No-tax-hike plan can fund $10 billion for roads, bridges and buildings

May 16, 2019

IPI offers first plan built on reforms instead of special favors and tax hikes

CHICAGO (May 16, 2019) – While infrastructure improvements sit high on Illinois state lawmakers and Gov. J.B. Pritzker’s lists this legislative session, initial proposals to fund capital projects have been riddled with wasteful spending and political favoritism or have relied on economically damaging tax hikes and fees.

A 10-year capital plan released by the nonpartisan Illinois Policy Institute would solve these problems by financing more than $10 billion in additional spending on roads, bridges, government buildings and other structures – without making Illinoisans pay the highest gas taxes in the nation or shelling out $1,000 a year for electric cars.

In the new report, Illinois can spend another $10 billion on infrastructure without tax hikes,” researchers propose transparency, efficiency and wage-mandate relief that have been backed by experts and worked in other states. The reforms would require Illinois leaders to give up pork projects and ribbon-cutting photo-ops in favor of improving existing infrastructure due to merit and public need.

“There’s no question it’s time to repair and make improvements to Illinois’ roads and bridges. Unfortunately, lawmakers have been dodging new ideas for how to do this like Illinois drivers dodge potholes. Our reforms stop lawmakers from relying on the same old ideas that squander taxpayer money with handouts to special interests and pork projects,” said Adam Schuster, director of budget and tax research for the Illinois Policy Institute. “Instead, we maximize the economic benefit of infrastructure and make smart project selections so Illinois gets the best bang for its infrastructure buck.”

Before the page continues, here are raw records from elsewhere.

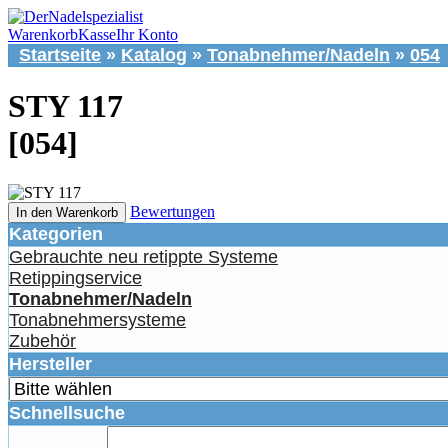
Warenkorb
Kasse
Ihr Konto
Startseite
»
Katalog
»
Tonabnehmer/Nadeln
»
054
STY 117
[054]
Bewertungen
In den Warenkorb
Kategorien
Gebrauchte neu retippte Systeme
Retippingservice
Tonabnehmer/Nadeln
Tonabnehmersysteme
Zubehör
Hersteller
Schnellsuche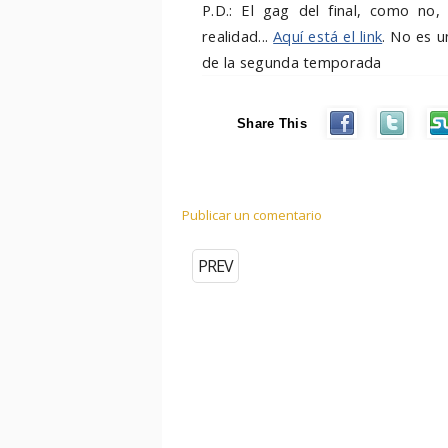
P.D.: El gag del final, como no
realidad...
Aquí está el link
. No es u
de la segunda temporada
Share This
Publicar un comentario
PREV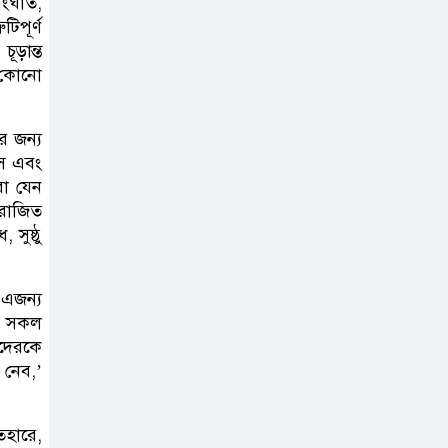
সংঘাত,
িপূর্ণ
ূড়ান্ত
ত কোনো
র জন্য
সে এবং
রা যেন
রাজিত
 সুষ্ঠু
। এজন্য
ের সকল
াদেরকে
 নেব,’
েহারে,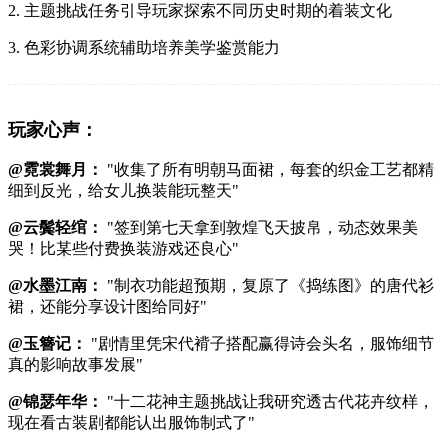
2. 主题挑战任务引导玩家探索不同历史时期的着装文化
3. 色彩协调系统辅助培养美学鉴赏能力
玩家心声：
@霓裳舞月：
"收集了所有明朝马面裙，每套的织金工艺都精
细到反光，给女儿换装能玩整天"
@云鬓轻绾：
"签到第七天拿到敦煌飞天披帛，动态效果美
哭！比某些付费换装游戏还良心"
@水墨江南：
"制衣功能超预期，复原了《捣练图》的唐代衫
裙，还能分享设计图给同好"
@玉簪记：
"剧情里凭宋代褙子搭配赢得诗会头名，服饰细节
真的影响故事发展"
@锦瑟年华：
"十二花神主题挑战让我研究透古代花卉纹样，
现在看古装剧都能认出服饰制式了"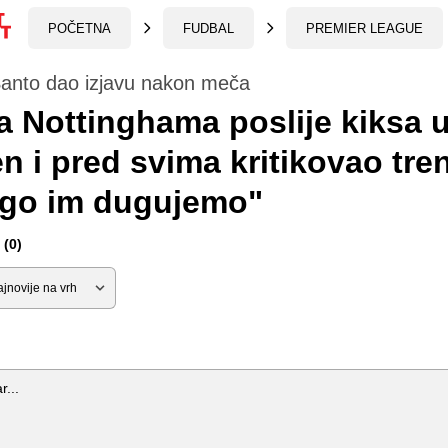
POČETNA
FUDBAL
PREMIER LEAGUE
Santo dao izjavu nakon meča
 Nottinghama poslije kiksa 
en i pred svima kritikovao tre
go im dugujemo"
(0)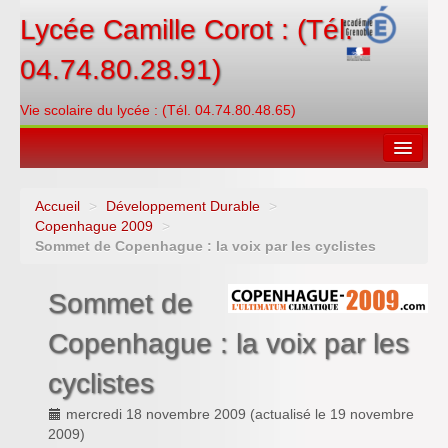
Lycée Camille Corot : (Tél.
04.74.80.28.91)
Vie scolaire du lycée : (Tél. 04.74.80.48.65)
Accueil
>
Développement Durable
>
Espace restauration
Copenhague 2009
>
Sommet de Copenhague : la voix par les cyclistes
Orientations
Sommet de
Contacter
Copenhague : la voix par les
PRONOTE
cyclistes
Créditer/Réserver
mercredi 18 novembre 2009
(actualisé le
19 novembre
ENT
2009
)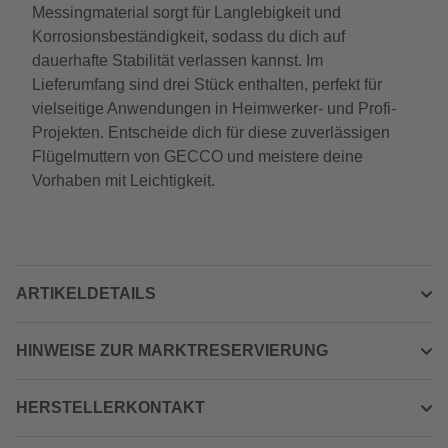
Messingmaterial sorgt für Langlebigkeit und
Korrosionsbeständigkeit, sodass du dich auf
dauerhafte Stabilität verlassen kannst. Im
Lieferumfang sind drei Stück enthalten, perfekt für
vielseitige Anwendungen in Heimwerker- und Profi-
Projekten. Entscheide dich für diese zuverlässigen
Flügelmuttern von GECCO und meistere deine
Vorhaben mit Leichtigkeit.
ARTIKELDETAILS
HINWEISE ZUR MARKTRESERVIERUNG
HERSTELLERKONTAKT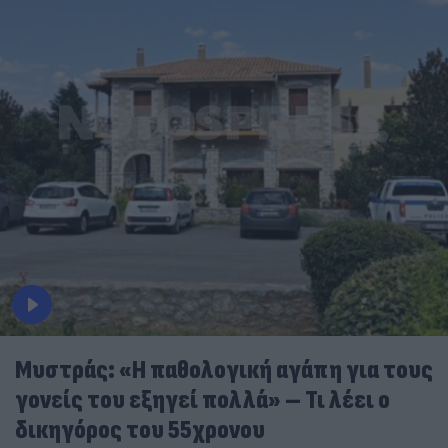
Μυστράς: «Η παθολογική αγάπη για τους
γονείς του εξηγεί πολλά» – Τι λέει ο
δικηγόρος του 55χρονου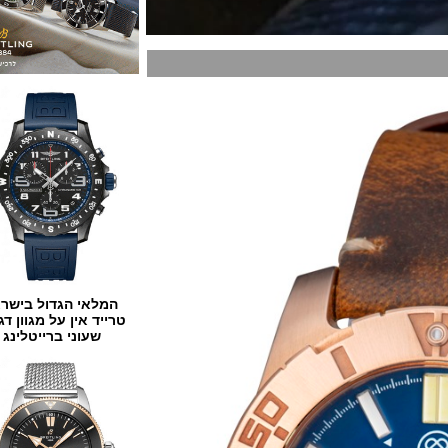
המלאי הגדול בישראל
טרייד אין על מגוון דגמים
שעוני ברייטלינג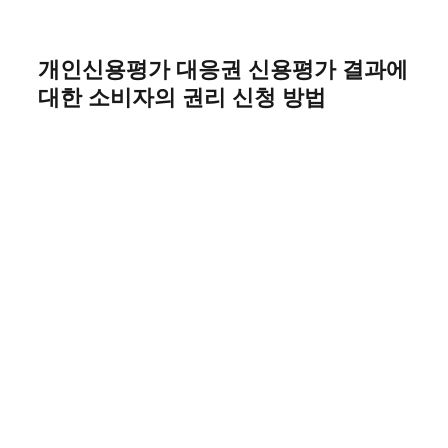
Skip
to
content
개인신용평가 대응권 신용평가 결과에
대한 소비자의 권리 신청 방법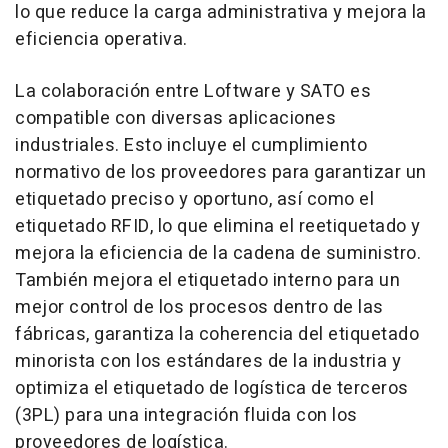
lo que reduce la carga administrativa y mejora la
eficiencia operativa.
La colaboración entre Loftware y SATO es
compatible con diversas aplicaciones
industriales. Esto incluye el cumplimiento
normativo de los proveedores para garantizar un
etiquetado preciso y oportuno, así como el
etiquetado RFID, lo que elimina el reetiquetado y
mejora la eficiencia de la cadena de suministro.
También mejora el etiquetado interno para un
mejor control de los procesos dentro de las
fábricas, garantiza la coherencia del etiquetado
minorista con los estándares de la industria y
optimiza el etiquetado de logística de terceros
(3PL) para una integración fluida con los
proveedores de logística.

Although Illinois has not had a major new capital program since 2009, the Illinois governor proposes a capital budget every year based on existing revenue. In 2020, Gov. Pritzker planned $17.6 billion for capital spending. With an additional $10 billion from the Illinois Policy Institute plan, total state and local spending on infrastructure could reach nearly $28 billion.

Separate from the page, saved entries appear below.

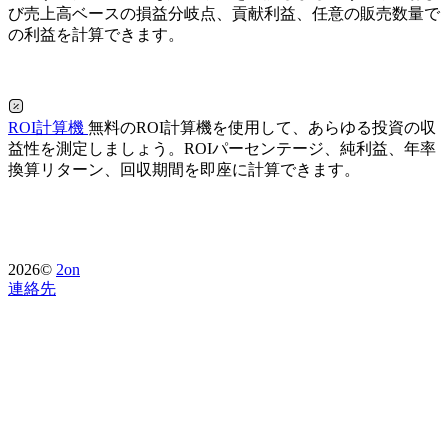
び売上高ベースの損益分岐点、貢献利益、任意の販売数量で
の利益を計算できます。
ROI計算機
無料のROI計算機を使用して、あらゆる投資の収
益性を測定しましょう。ROIパーセンテージ、純利益、年率
換算リターン、回収期間を即座に計算できます。
2026©
2on
連絡先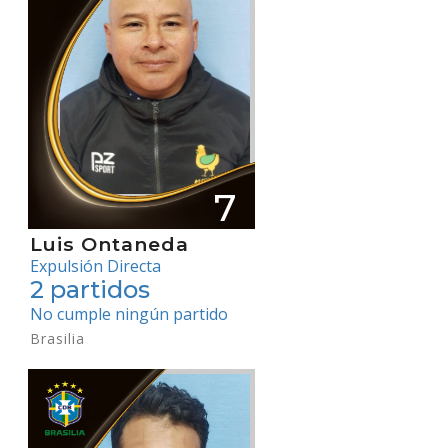
7
Luis Ontaneda
Expulsión Directa
2 partidos
No cumple ningún partido
Brasilia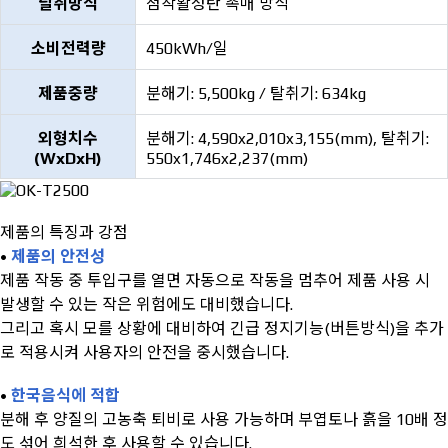
탈취방식
첨착활성탄 촉매 방식
소비전력량
450kWh/일
제품중량
분해기: 5,500kg / 탈취기: 634kg
외형치수
분해기: 4,590x2,010x3,155(mm), 탈취기:
(WxDxH)
550x1,746x2,237(mm)
제품의 특징과 강점
•
제품의 안전성
제품 작동 중 투입구를 열면 자동으로 작동을 멈추어 제품 사용 시
발생할 수 있는 작은 위험에도 대비했습니다.
그리고 혹시 모를 상황에 대비하여 긴급 정지기능(버튼방식)을 추가
로 적용시켜 사용자의 안전을 중시했습니다.
•
한국음식에 적합
분해 후 양질의 고농축 퇴비로 사용 가능하며 부엽토나 흙을 10배 정
도 섞어 희석한 후 사용할 수 있습니다.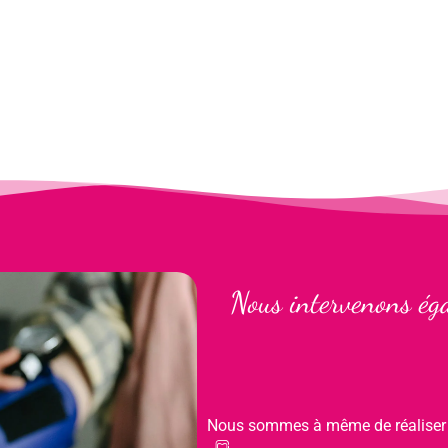
Nous intervenons éga
Nous sommes à même de réalise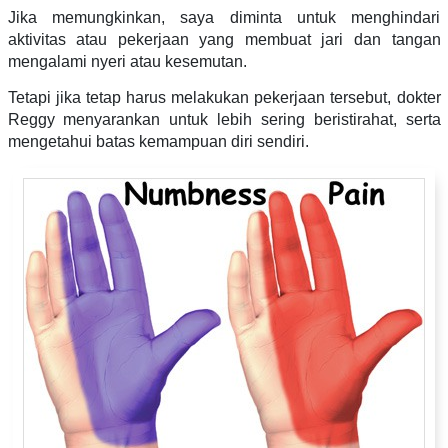
Jika memungkinkan, saya diminta untuk menghindari
aktivitas atau pekerjaan yang membuat jari dan tangan
mengalami nyeri atau kesemutan.
Tetapi jika tetap harus melakukan pekerjaan tersebut, dokter
Reggy menyarankan untuk lebih sering beristirahat, serta
mengetahui batas kemampuan diri sendiri.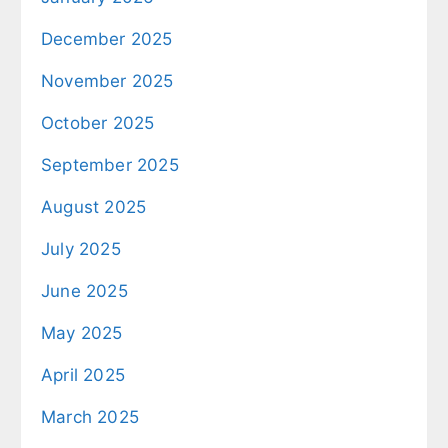
December 2025
November 2025
October 2025
September 2025
August 2025
July 2025
June 2025
May 2025
April 2025
March 2025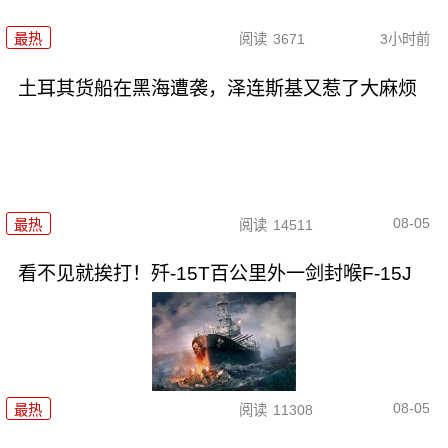
最热
阅读
3671
3小时前
土耳其货船在黑海遭袭，泽连斯基又惹了大麻烦
08-05
最热
阅读
14511
看不见就挨打！歼-15T百公里外一剑封喉F-15J
08-05
最热
阅读
11308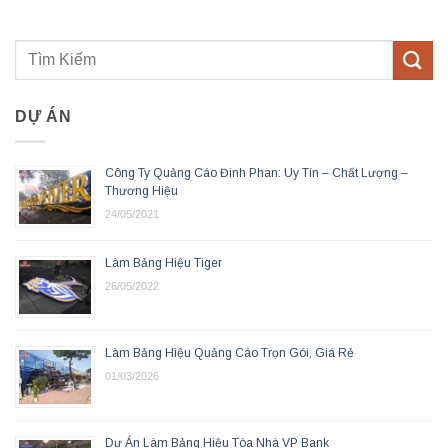
DỰ ÁN
Công Ty Quảng Cáo Đinh Phan: Uy Tín – Chất Lượng –
Thương Hiệu
24/05/2021
Làm Bảng Hiệu Tiger
26/05/2022
Làm Bảng Hiệu Quảng Cáo Trọn Gói, Giá Rẻ
01/03/2026
Dự Án Làm Bảng Hiệu Tòa Nhà VP Bank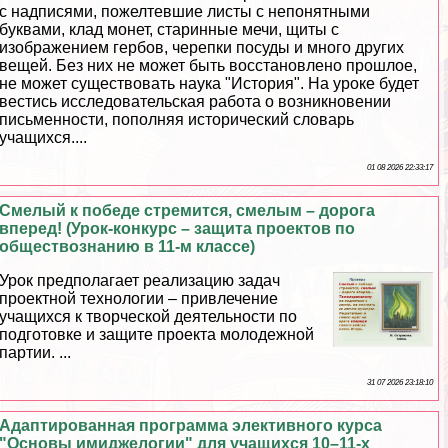
с надписями, пожелтевшие листы с непонятными
буквами, клад монет, старинные мечи, щиты с
изображением гербов, черепки посуды и много других
вещей. Без них не может быть восстановлено прошлое,
не может существовать наука "История". На уроке будет
вестись исследовательская работа о возникновении
письменности, пополняя исторический словарь
учащихся....
01 08 2026 22:33:17
Смелый к победе стремится, смелым – дорога
вперед! (Урок-конкурс – защита проектов по
обществознанию в 11-м классе)
Урок предполагает реализацию задач
проектной технологии – привлечение
учащихся к творческой деятельности по
подготовке и защите проекта молодежной
партии. ...
31 07 2026 23:18:10
Адаптированная программа элективного курса
"Основы имиджелогии" для учащихся 10–11-х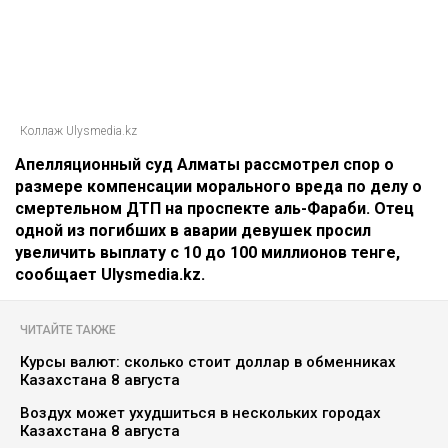
Коллаж Ulysmedia.kz
Апелляционный суд Алматы рассмотрел спор о
размере компенсации морального вреда по делу о
смертельном ДТП на проспекте аль-Фараби. Отец
одной из погибших в аварии девушек просил
увеличить выплату с 10 до 100 миллионов тенге,
сообщает Ulysmedia.kz.
ЧИТАЙТЕ ТАКЖЕ
Курсы валют: сколько стоит доллар в обменниках
Казахстана 8 августа
Воздух может ухудшиться в нескольких городах
Казахстана 8 августа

Solutions from the report include:

  • Focus on maintenance infrastructure rather than expansive new projects.

Capital bills in Illinois are often used as a vote-buying tool to drum up support for unrelated legislation. While new projects can be doled out for favors, fixing existing structures offers little political clout. Maintenance also has a better return on investment and ensures infrastructure most used by the public will be prioritized for repair. In addition, Illinois should wait for an economic slowdown or for further details on a federal capital plan before spending on new projects.

  • Adopt an evidence-based, data-driven project selection process.

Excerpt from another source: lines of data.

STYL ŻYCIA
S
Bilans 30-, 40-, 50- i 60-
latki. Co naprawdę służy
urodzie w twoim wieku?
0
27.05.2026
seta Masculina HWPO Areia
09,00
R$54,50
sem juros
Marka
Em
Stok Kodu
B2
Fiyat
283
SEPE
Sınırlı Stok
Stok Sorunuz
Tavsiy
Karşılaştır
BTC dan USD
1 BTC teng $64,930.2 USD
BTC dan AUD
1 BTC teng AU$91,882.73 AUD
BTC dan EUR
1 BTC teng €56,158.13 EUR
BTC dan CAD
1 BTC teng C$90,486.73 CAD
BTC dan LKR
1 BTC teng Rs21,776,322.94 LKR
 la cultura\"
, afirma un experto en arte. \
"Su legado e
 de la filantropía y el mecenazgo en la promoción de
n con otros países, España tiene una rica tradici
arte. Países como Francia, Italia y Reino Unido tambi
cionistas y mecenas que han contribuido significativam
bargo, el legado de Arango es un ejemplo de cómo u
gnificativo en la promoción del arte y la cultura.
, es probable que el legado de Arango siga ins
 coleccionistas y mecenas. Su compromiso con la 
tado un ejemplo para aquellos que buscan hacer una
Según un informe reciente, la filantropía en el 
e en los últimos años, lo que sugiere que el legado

Illinois lawmakers need to take special interests out of the infrastructure process by ensuring capital dollars are being prioritized and spent as efficiently as possible. Objective, quantifiable systems, such as those used by Virginia, score and rank each project, providing transparency to better show if funds are being misused.

  • Reform costly prevailing wage mandates.

With labor accounting for an average of 20 to 30% of total construction project costs, prevailing wage reform would enable each infrastructure dollar in Illinois to go farther. Fully repealing Illinois’ prevailing wage law could save taxpayers an average of 10% on public construction costs, while adding thresholds for size, scope or cost would bring Illinois more in line with other states. Illinois is one of only eight states with prevailing wage mandates that apply the law to all construction.

  • Dedicate revenues.

Voters in 2016 overwhelmingly approved the “Lockbox” constitutional amendment, and there’s another opportunity to follow in its footsteps: dedicate revenues from state and local sales taxes on gasoline to transportation costs. By bringing in over $500 million from state sales tax revenue on gasoline and $136 million in additional tax revenue from legalized sports betting, Illinois can secure $5.8 billion in bonds for an immediate infusion into critical infrastructure needs at lower interest rates than unsecured bonds. Combined with more than $400 million in annual local sales tax revenue from gas purchases, total new state and local spending over 10 years for infrastructure would exceed $10 billion. To offset the hole in the general funds budget, lawmakers could look to reforms such as asking state workers to pick up a bigger portion of their health insurance to bring costs more in line with the private sector.